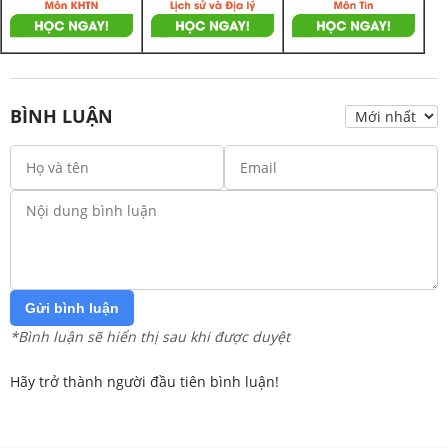
BÌNH LUẬN
Gửi bình luận
*Bình luận sẽ hiển thị sau khi được duyệt
Hãy trở thành người đầu tiên bình luận!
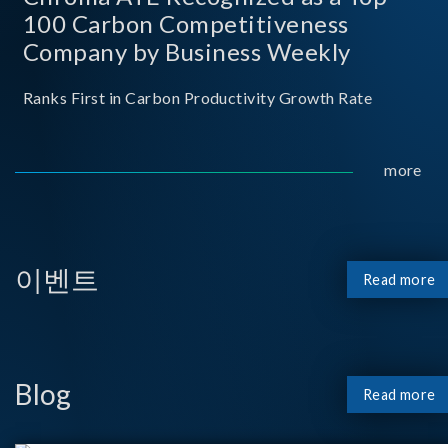
100 Carbon Competitiveness
Company by Business Weekly
Ranks First in Carbon Productivity Growth Rate
more
이벤트
Read more
Blog
Read more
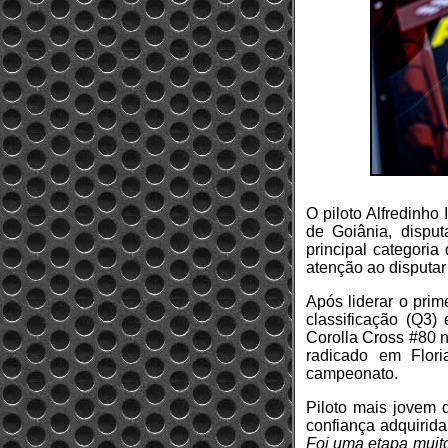
O piloto Alfredinho
de Goiânia, dispu
principal categoria
atenção ao disputar
Após liderar o prime
classificação (Q3)
Corolla Cross #80 n
radicado em Flor
campeonato.
Piloto mais jovem 
confiança adquirid
Foi uma etapa muito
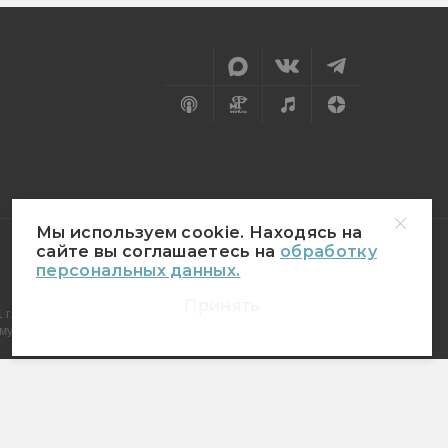
Мы используем cookie. Находясь на
сайте вы соглашаетесь на
обработку
персональных данных.
18+
Принять
г.
муникаций (Роскомнадзор)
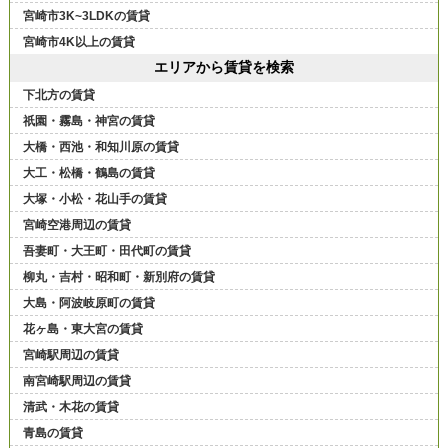
宮崎市3K~3LDKの賃貸
宮崎市4K以上の賃貸
エリアから賃貸を検索
下北方の賃貸
祇園・霧島・神宮の賃貸
大橋・西池・和知川原の賃貸
大工・松橋・鶴島の賃貸
大塚・小松・花山手の賃貸
宮崎空港周辺の賃貸
吾妻町・大王町・田代町の賃貸
柳丸・吉村・昭和町・新別府の賃貸
大島・阿波岐原町の賃貸
花ヶ島・東大宮の賃貸
宮崎駅周辺の賃貸
南宮崎駅周辺の賃貸
清武・木花の賃貸
青島の賃貸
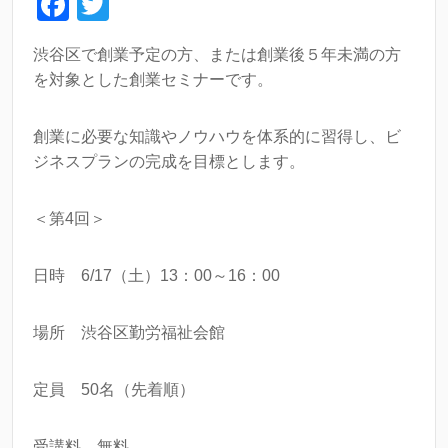
F
T
a
wi
渋谷区で創業予定の方、または創業後５年未満の方
c
tt
を対象とした創業セミナーです。
e
er
b
創業に必要な知識やノウハウを体系的に習得し、ビ
o
ジネスプランの完成を目標とします。
o
＜第4回＞
k
日時 6/17（土）13：00～16：00
場所 渋谷区勤労福祉会館
定員 50名（先着順）
受講料 無料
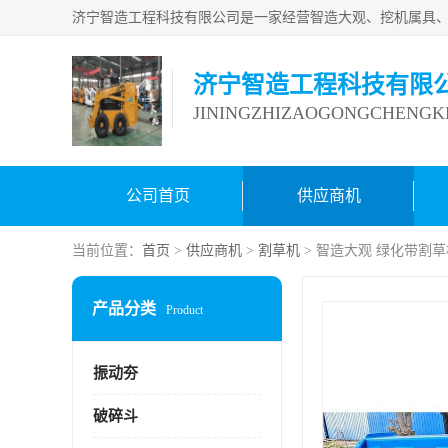
济宁智造工程科技有限
JININGZHIZAOGONGCHENGKE
公司首页
供应商机
当前位置：
首页
>
供应商机
>
割草机
> 智造大观 绿化带割草
产品分类
Product
振动夯
破碎斗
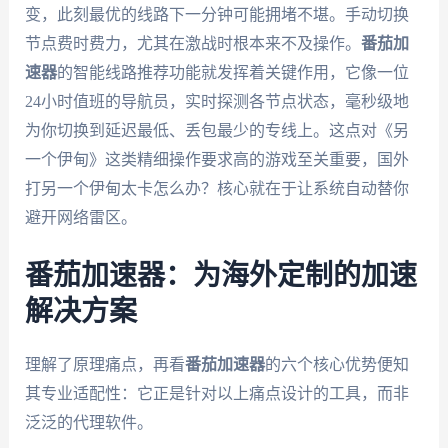
变，此刻最优的线路下一分钟可能拥堵不堪。手动切换
节点费时费力，尤其在激战时根本来不及操作。
番茄加
速器
的智能线路推荐功能就发挥着关键作用，它像一位
24小时值班的导航员，实时探测各节点状态，毫秒级地
为你切换到延迟最低、丢包最少的专线上。这点对《另
一个伊甸》这类精细操作要求高的游戏至关重要，国外
打另一个伊甸太卡怎么办？核心就在于让系统自动替你
避开网络雷区。
番茄加速器：为海外定制的加速
解决方案
理解了原理痛点，再看
番茄加速器
的六个核心优势便知
其专业适配性：它正是针对以上痛点设计的工具，而非
泛泛的代理软件。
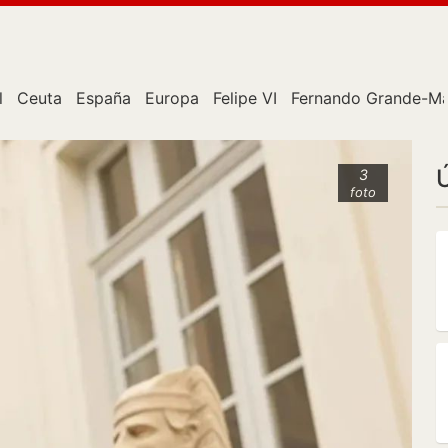
l
Ceuta
España
Europa
Felipe VI
Fernando Grande-Ma
3
foto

○ ○ ○ ○

# [Required work]
Pick out every line above that contains the word "Carbon" and copy each one.

# [Answer section]
100 Carbon Competitiveness
Ranks First in Carbon Productivity Growth Rate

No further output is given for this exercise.